TASK STATEMENT:
Set down again exactly the lines of the listing below that fall between the line holding "right hip: (238, 406)" and the line holding "left ear: (292, 133)", inclusive.
####
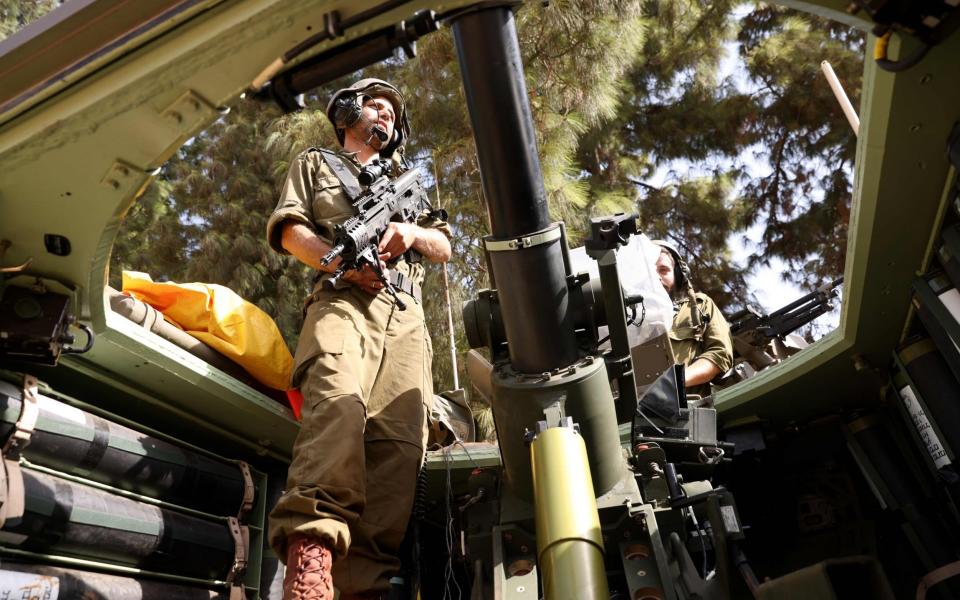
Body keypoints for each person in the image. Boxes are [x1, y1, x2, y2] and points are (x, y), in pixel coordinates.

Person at [265, 78, 452, 600]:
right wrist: (342, 266)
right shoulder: (315, 164)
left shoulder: (407, 182)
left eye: (393, 110)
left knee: (397, 448)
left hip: (406, 318)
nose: (386, 114)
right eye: (375, 104)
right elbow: (290, 230)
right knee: (338, 409)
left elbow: (443, 245)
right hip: (341, 301)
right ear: (347, 111)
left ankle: (359, 587)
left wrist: (411, 234)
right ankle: (311, 554)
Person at [653, 241, 733, 397]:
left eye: (663, 270)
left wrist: (676, 381)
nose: (656, 277)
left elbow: (720, 353)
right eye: (650, 270)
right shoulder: (622, 318)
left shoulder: (698, 307)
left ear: (677, 275)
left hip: (686, 411)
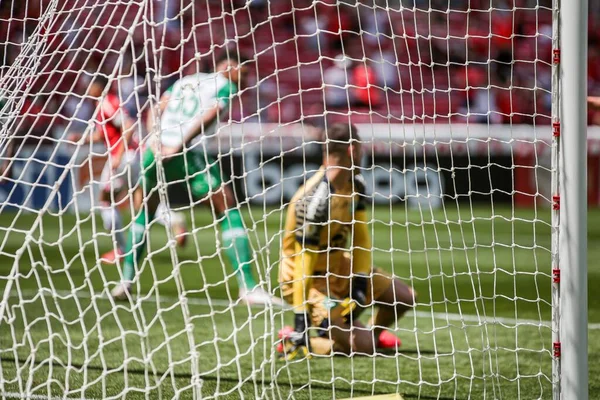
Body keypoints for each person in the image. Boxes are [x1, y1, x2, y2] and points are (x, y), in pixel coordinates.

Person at [111, 51, 280, 306]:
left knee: (144, 210)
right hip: (186, 152)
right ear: (227, 67)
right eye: (243, 73)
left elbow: (156, 108)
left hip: (154, 151)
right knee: (227, 206)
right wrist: (178, 145)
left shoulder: (186, 80)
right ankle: (248, 287)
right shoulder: (225, 85)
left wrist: (155, 138)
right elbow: (209, 115)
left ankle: (126, 281)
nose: (245, 81)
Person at [277, 123, 415, 360]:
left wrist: (360, 281)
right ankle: (300, 338)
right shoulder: (313, 201)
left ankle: (368, 334)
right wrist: (301, 318)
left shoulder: (354, 184)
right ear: (353, 150)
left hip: (339, 268)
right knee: (365, 347)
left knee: (405, 297)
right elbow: (303, 263)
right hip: (308, 282)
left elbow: (360, 236)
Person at [69, 76, 188, 263]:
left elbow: (128, 126)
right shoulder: (107, 105)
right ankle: (172, 219)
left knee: (106, 201)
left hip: (125, 157)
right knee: (141, 200)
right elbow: (104, 135)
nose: (87, 89)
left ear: (98, 87)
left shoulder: (107, 103)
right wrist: (81, 139)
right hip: (136, 155)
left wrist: (118, 155)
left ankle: (120, 249)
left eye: (90, 86)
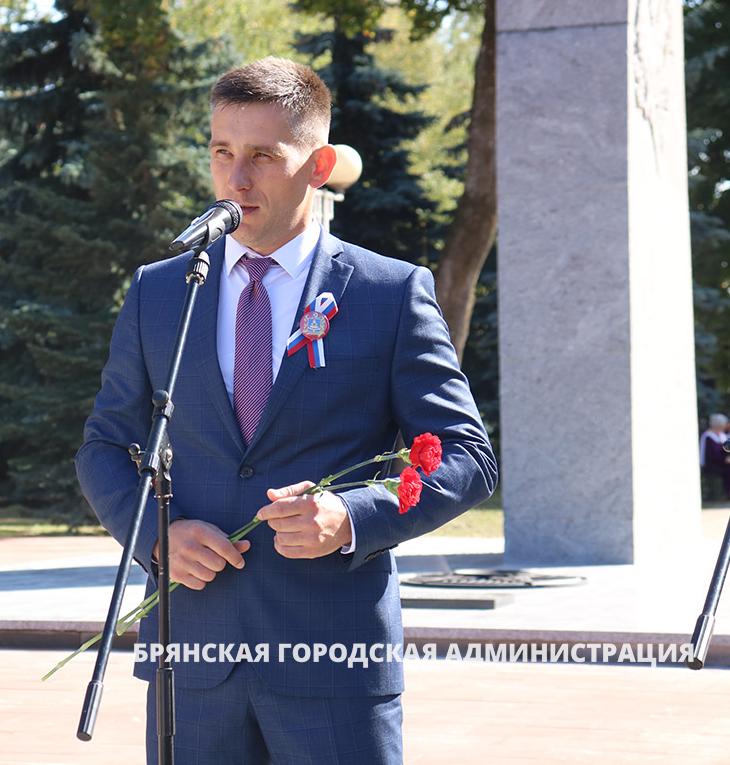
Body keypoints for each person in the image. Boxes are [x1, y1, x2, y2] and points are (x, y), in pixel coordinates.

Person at [76, 57, 497, 764]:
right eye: (221, 153)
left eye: (263, 157)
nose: (236, 180)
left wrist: (353, 516)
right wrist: (155, 537)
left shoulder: (388, 294)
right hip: (194, 665)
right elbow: (103, 445)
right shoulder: (159, 292)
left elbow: (468, 457)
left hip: (331, 664)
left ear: (320, 164)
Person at [700, 413, 730, 503]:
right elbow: (712, 454)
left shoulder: (721, 435)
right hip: (713, 467)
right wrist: (726, 459)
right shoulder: (709, 436)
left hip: (722, 466)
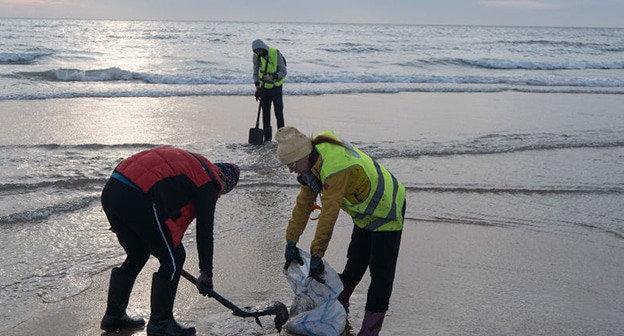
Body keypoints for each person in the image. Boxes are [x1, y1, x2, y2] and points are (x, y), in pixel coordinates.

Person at [276, 127, 406, 336]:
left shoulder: (335, 167)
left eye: (292, 164)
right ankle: (339, 308)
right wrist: (290, 242)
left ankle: (369, 331)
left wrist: (317, 254)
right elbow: (302, 206)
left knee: (380, 275)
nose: (291, 170)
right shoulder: (312, 166)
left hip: (387, 209)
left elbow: (329, 213)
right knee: (355, 262)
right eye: (287, 166)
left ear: (304, 155)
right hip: (364, 214)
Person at [99, 146, 240, 336]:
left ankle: (114, 316)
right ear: (224, 181)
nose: (219, 196)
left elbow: (164, 199)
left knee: (138, 254)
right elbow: (204, 230)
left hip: (113, 191)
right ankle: (161, 323)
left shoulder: (194, 167)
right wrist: (206, 271)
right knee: (174, 257)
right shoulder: (210, 182)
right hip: (136, 195)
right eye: (222, 193)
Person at [252, 38, 287, 142]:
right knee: (265, 114)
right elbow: (255, 72)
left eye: (260, 50)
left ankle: (282, 139)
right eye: (256, 51)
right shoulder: (256, 57)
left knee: (279, 113)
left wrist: (273, 76)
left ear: (263, 48)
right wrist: (257, 87)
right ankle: (267, 140)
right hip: (264, 89)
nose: (259, 53)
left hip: (276, 88)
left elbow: (283, 71)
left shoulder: (276, 53)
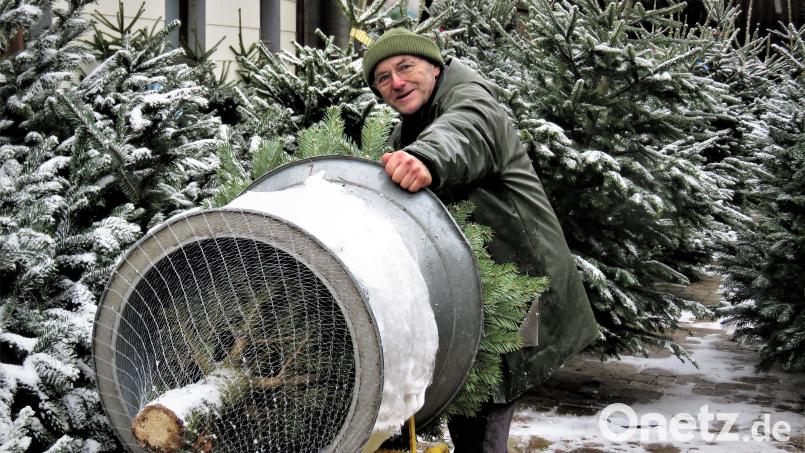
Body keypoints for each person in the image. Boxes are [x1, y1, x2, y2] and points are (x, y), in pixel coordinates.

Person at [362, 28, 599, 453]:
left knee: (486, 407)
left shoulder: (471, 98)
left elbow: (464, 133)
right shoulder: (409, 127)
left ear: (433, 66)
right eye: (382, 78)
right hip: (475, 286)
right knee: (470, 402)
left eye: (405, 67)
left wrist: (425, 160)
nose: (395, 82)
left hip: (522, 284)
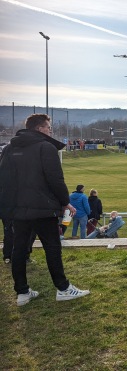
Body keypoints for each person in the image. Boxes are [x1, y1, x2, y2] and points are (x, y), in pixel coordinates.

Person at [0, 113, 89, 306]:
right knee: (52, 248)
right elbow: (55, 180)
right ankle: (63, 288)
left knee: (19, 249)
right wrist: (65, 202)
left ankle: (22, 292)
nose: (50, 131)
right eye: (48, 128)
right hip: (43, 208)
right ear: (40, 128)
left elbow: (4, 181)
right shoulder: (45, 148)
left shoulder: (9, 149)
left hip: (18, 209)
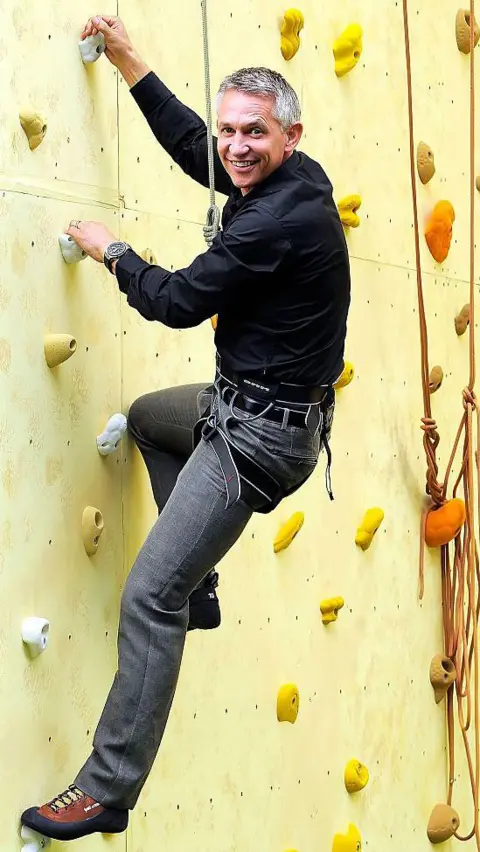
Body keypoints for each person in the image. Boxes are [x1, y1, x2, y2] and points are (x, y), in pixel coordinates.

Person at [21, 13, 351, 842]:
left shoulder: (277, 223)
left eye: (255, 133)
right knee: (151, 421)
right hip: (238, 406)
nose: (236, 146)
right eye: (232, 128)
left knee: (146, 595)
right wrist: (132, 62)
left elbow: (172, 301)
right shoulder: (291, 179)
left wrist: (108, 247)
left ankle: (106, 789)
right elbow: (196, 147)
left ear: (292, 133)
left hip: (256, 440)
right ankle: (196, 582)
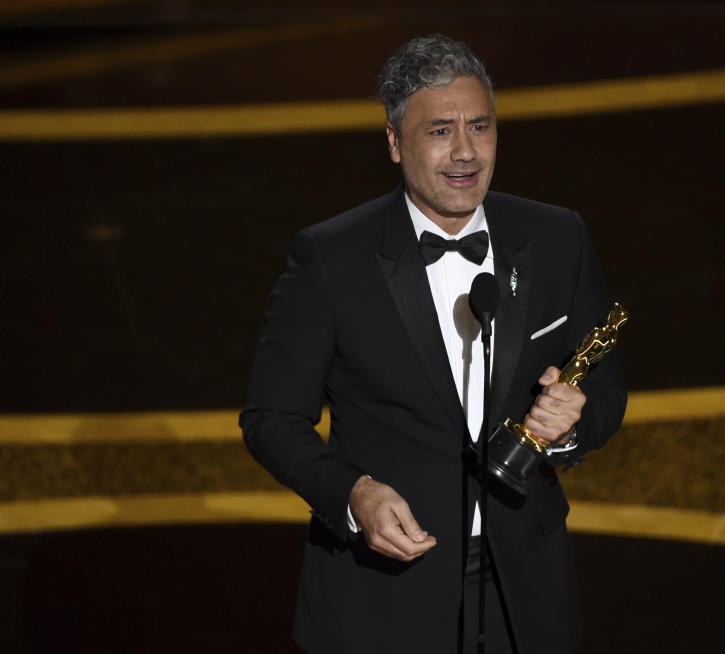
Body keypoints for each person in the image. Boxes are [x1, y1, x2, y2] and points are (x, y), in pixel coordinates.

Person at [240, 34, 626, 654]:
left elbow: (605, 390)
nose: (466, 152)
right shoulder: (330, 259)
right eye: (440, 131)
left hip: (526, 591)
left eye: (480, 125)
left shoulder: (557, 236)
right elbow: (271, 420)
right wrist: (353, 493)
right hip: (385, 595)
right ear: (394, 143)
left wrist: (572, 425)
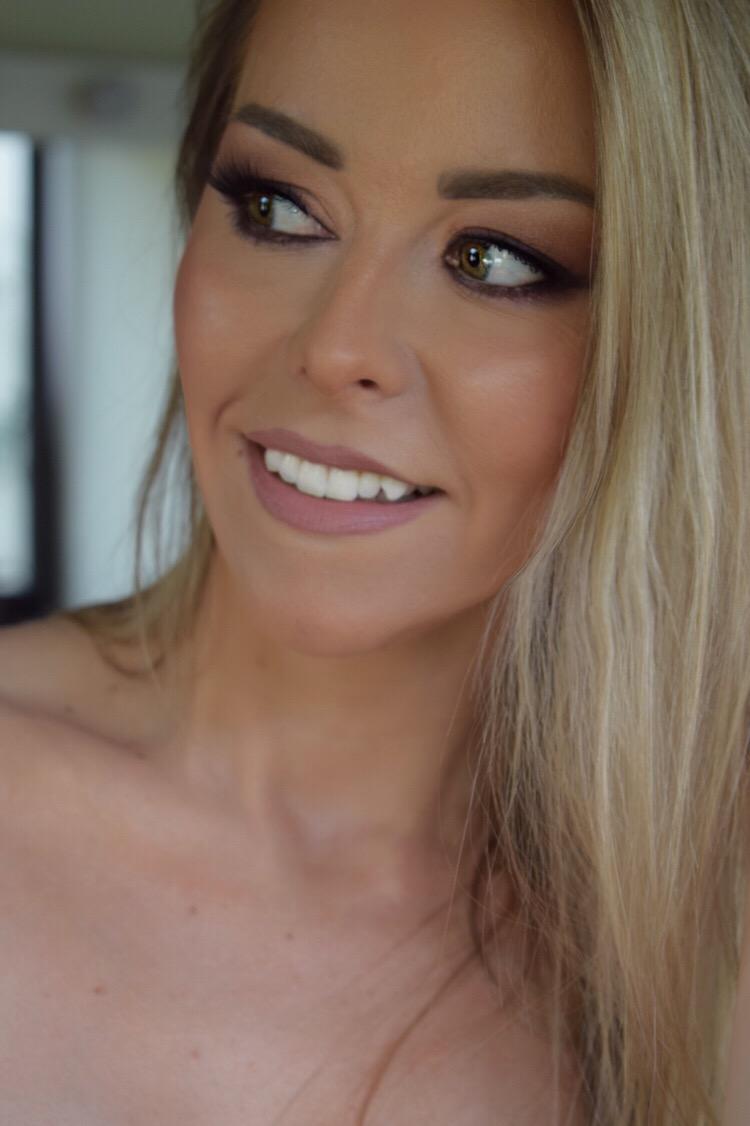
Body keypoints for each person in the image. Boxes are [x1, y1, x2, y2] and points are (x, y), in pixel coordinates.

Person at [0, 0, 747, 1122]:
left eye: (492, 260)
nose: (337, 345)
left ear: (672, 347)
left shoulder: (698, 954)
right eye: (278, 207)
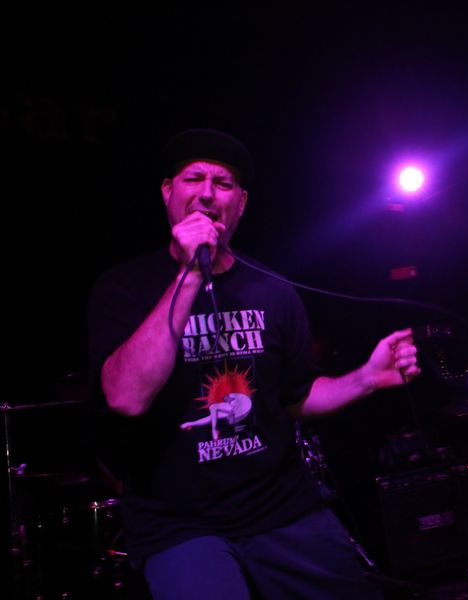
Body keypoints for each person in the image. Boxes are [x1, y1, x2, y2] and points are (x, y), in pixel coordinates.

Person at [88, 129, 420, 599]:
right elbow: (126, 398)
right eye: (193, 179)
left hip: (281, 509)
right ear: (167, 192)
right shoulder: (124, 287)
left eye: (223, 183)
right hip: (178, 524)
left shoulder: (273, 290)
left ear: (241, 203)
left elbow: (295, 398)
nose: (207, 193)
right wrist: (190, 274)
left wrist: (365, 378)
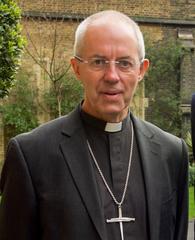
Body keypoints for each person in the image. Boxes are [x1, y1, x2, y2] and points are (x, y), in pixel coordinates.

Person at [0, 10, 189, 240]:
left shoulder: (172, 153)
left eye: (124, 63)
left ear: (141, 70)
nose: (112, 76)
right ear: (76, 68)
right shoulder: (31, 156)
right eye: (98, 62)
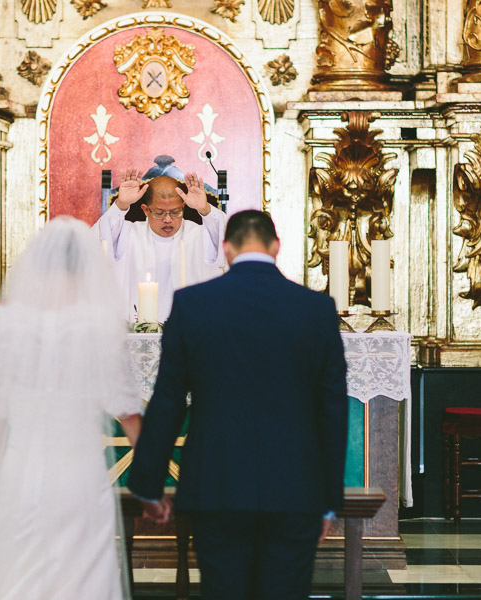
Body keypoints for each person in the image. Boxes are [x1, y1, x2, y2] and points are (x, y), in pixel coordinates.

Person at [127, 210, 349, 600]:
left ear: (226, 250)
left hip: (216, 484)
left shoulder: (192, 304)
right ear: (276, 247)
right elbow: (331, 410)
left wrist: (148, 485)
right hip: (295, 488)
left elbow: (168, 400)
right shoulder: (315, 309)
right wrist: (329, 500)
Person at [0, 217, 143, 600]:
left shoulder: (5, 319)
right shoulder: (100, 322)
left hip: (21, 469)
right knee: (84, 569)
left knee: (20, 570)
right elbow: (127, 410)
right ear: (85, 267)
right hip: (79, 473)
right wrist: (151, 480)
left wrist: (11, 461)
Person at [94, 159, 227, 322]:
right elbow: (100, 240)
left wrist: (204, 209)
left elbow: (225, 241)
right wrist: (121, 205)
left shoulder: (198, 234)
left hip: (189, 327)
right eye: (159, 213)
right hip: (139, 331)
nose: (168, 219)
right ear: (145, 210)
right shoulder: (129, 234)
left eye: (175, 212)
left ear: (183, 207)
####
TASK OUTPUT:
right hip: (238, 406)
nose: (236, 146)
right eye: (232, 128)
left knee: (146, 595)
right wrist: (132, 62)
left elbow: (172, 301)
right shoulder: (291, 179)
left wrist: (108, 247)
left ankle: (106, 789)
right elbow: (196, 147)
left ear: (292, 133)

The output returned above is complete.